Lastly, we analyzed another apartment in Berlin, which is the first property where the ranking is higher with a loan than without. This doesn't imply that the break-even point occurs sooner with a loan compared to purchasing the apartment without one. It simply means that, when compared to another apartment purchased without a loan, the break-even point is reached earlier in this case. This occurs when the property’s market value is high, as it results in a higher loan and higher interest payments. For this apartment, the details are as follows:
- Apartment Link: Foreclosure Case Link
- Aktenzeichen: 0070 K 0033/ 2022
- Bundesland: Berlin
- Area (m²): 31
- Market Value: 56,000 €
- Year Built: 1900
- Predicted Rent: 540.67 €
- Monthly Loan Payment: 986.61 €
- Loan Duration: 6.2 months
- Total Loan Payment: 6,126.81 €
- Total Money Spent: 56,126.81 €
- Break-Even Point: 115.34 months (approximately 9.6 years)

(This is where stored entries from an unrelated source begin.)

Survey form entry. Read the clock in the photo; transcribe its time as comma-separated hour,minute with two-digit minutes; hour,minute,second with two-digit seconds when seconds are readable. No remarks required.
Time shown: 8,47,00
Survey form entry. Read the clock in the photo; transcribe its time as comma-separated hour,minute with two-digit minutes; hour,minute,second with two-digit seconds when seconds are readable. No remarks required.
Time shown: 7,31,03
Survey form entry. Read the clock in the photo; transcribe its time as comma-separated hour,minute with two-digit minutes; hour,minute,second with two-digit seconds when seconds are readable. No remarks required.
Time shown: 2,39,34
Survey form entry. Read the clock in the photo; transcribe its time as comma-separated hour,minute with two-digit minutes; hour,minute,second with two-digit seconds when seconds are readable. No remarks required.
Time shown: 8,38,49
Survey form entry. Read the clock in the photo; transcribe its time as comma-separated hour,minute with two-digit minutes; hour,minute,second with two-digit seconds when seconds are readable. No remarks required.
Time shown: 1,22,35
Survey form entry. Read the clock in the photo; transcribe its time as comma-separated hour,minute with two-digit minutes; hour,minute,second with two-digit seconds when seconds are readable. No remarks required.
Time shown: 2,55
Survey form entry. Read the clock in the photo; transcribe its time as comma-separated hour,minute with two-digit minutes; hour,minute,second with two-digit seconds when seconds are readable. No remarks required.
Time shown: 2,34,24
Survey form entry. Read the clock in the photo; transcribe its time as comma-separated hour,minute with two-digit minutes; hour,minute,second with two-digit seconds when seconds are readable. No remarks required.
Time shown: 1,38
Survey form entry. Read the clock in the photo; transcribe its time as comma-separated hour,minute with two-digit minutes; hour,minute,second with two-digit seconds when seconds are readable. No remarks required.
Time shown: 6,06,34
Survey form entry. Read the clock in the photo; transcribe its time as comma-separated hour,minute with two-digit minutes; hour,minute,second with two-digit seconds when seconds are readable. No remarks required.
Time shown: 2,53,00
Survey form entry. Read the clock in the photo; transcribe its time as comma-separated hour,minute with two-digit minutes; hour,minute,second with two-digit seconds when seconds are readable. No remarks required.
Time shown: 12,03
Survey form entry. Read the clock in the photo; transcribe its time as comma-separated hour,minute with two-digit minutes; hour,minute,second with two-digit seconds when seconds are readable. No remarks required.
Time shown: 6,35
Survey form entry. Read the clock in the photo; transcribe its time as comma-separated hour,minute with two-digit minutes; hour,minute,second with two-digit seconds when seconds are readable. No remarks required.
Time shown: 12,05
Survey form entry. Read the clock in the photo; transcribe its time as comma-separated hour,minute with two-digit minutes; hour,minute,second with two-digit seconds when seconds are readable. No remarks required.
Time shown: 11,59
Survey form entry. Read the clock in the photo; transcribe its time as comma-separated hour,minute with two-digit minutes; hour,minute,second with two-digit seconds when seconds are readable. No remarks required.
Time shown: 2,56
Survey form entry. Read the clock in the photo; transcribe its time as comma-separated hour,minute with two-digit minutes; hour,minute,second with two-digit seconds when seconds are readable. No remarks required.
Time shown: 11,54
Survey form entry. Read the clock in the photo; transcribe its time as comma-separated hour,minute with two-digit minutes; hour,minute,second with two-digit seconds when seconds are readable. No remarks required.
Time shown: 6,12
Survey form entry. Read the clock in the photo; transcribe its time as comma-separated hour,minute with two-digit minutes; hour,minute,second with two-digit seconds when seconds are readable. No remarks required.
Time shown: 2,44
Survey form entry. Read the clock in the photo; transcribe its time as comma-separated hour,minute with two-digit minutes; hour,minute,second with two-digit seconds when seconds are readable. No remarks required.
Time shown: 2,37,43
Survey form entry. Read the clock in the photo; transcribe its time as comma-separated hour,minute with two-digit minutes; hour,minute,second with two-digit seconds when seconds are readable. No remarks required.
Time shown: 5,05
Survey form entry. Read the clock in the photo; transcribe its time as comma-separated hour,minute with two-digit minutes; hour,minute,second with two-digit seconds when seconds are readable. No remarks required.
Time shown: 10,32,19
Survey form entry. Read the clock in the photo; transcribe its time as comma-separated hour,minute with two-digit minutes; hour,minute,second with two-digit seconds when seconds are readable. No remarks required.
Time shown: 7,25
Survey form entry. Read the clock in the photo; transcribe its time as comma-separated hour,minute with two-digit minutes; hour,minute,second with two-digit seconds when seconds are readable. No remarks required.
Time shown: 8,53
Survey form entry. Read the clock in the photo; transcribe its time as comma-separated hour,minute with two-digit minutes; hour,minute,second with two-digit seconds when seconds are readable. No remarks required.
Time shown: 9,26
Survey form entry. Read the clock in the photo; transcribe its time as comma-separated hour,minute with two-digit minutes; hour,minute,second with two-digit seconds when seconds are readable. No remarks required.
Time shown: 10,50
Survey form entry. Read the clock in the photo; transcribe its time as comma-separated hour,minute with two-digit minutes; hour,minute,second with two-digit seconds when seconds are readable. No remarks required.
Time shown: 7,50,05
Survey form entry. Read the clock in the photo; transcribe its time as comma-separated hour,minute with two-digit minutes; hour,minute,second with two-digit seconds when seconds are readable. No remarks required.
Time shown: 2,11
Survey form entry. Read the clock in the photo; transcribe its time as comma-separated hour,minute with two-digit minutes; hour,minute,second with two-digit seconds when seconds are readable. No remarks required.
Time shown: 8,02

Unfortunately, the LLM incorrectly extracted the market value. The official announcement lists the same apartment twice and then sums the price for some reason.
The apartment is currently rented out for 238.00 €, which is low for Berlin, equating to 7.68 €/m². The average price in Wilmersdorf, where the apartment is located, ranges from 17.27 € to 31 €/m². Given this, the predicted rent price seems reasonable.
If we assume the apartment is rented to the same tenant and the loan is paid based on the market value, it would take 118 months (around 10 years) to pay off the loan. The break-even point would be reached after 627 months, which is roughly 52 years.
This investment still seems solid, provided that property values do not decline. I would expect the value of the apartment to either increase or remain stable over time. If we can find a new tenant willing to pay the standard 17.27 €/m², this would make the investment very promising. However, this may be challenging due to tenant rights. This situation makes it more difficult to increase rent in some cases, potentially limiting the investment's profitability.
Overall, it can be said that the prototype is not perfect and there are several areas for improvement, such as considering a more precise location of the properties or the condition of the properties. However, the tool provides a good initial overview of which properties might be worth considering.
That said, it is advisable to review the appraisals, exposes and other documents of these properties personally to assess whether they are truly worth purchasing.
The project could benefit significantly from enhanced information extraction, such as using a more advanced LLM like ChatGPT-4 or by categorizing the paragraphs based on property features and then extracting the relevant information. This could further improve the tools accuracy and usefulness.